アプローチからオブザベーションに至るまで、自らの目で岩を読み取るその一連の動きすべてが、撮影の対象となった。最終的に集まった画像は、800枚を超えた。

頭部にウェアラブルカメラを装着し、実際に登りながら撮影する方法も考えられた。だが、課題そのものがあまりにリスキーであること、そしてオブザベーション時の視点だけでも十分な効果が得られると判断したことから、その案は採用されなかった。
結果、二人の狙いは的中した。
フォトグラメトリーは、撮影アングルや画像点数が多いほど、テクスチャーの精度が高まるという性質を持つ。実際、石松さんが登ることを想定して重点的に観察したライン周辺は、表面の質感が明快で、細部まで克明に再現されていた。
一方で、下からは視認しにくい上部や、登攀ラインから外れた周囲は、解像度が低く、岩肌はのっぺりとしている。

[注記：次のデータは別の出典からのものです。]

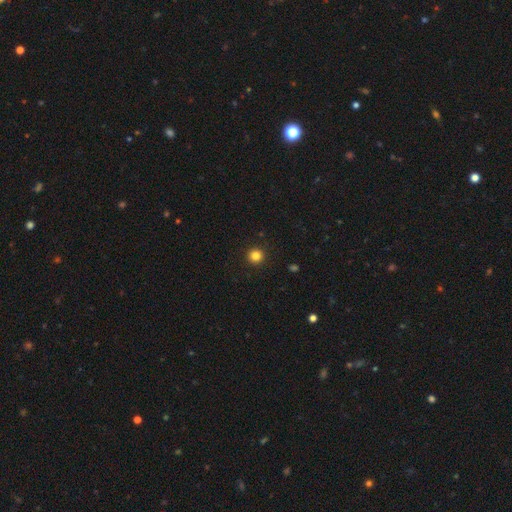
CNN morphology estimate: Smooth or featured? smooth (83%)
How rounded? round (96%)
Merging? none (93%)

「石松さんがオブザベーションした量が、そのまま写真の枚数に反映される。だから3Dモデルの岩肌には濃淡が生まれます。むしろ見てほしいのは、そうしたモザイクがかかったような淡い部分なんです。クライマーはどうしてもホールドやラインに目が行きがちだけど、実は見逃している部分もある。そこにも何らかの可能性が潜んでいるんじゃないかと。たとえば、そんな考えに進んでくれたらうれしいですね」と門野は語る。

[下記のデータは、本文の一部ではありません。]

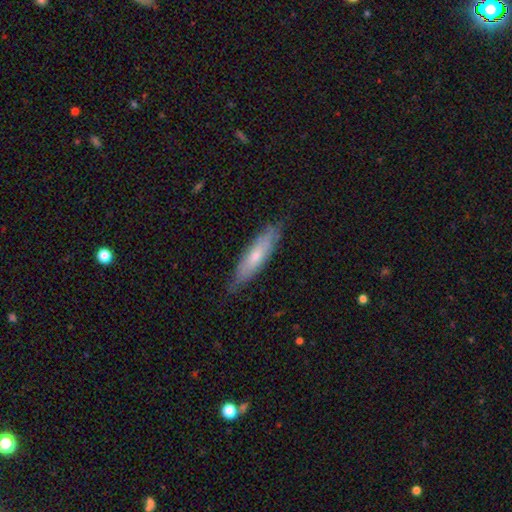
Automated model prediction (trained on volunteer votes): This appears to be a smooth galaxy with no disk features (52%) that is cigar-shaped (69%). Merging: none (77%).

彼らの狙いは、岩を精密に再現することではなかった。見えている岩ではなく、見えなかった岩を浮かび上がらせること。そこから何かを感じ取り、新たな発想へとつながってほしい。そんなメッセージが込められている。
こうして完成したフォトグラメトリーのデータは3Dプリンターへと送られ、161個のブロックとして出力された。細かく分割したのは、プリンターの造形サイズに制限があるためである。それらを接着し、壁面を立ち上げる。全体が前傾しているため、木枠を組んで裏側から固定し、さらに表面の隙間をパテで埋めていった。
残る作業は、岩面全体を粘度の高い塗料で塗装し、3Dプリンターの積層時に生じた0.2mmピッチの溝を埋めるのみ。〈中立主義〉の立体地形模型の完成はもう間近。大きさは実物の1/5ほどのスケールになる予定だ。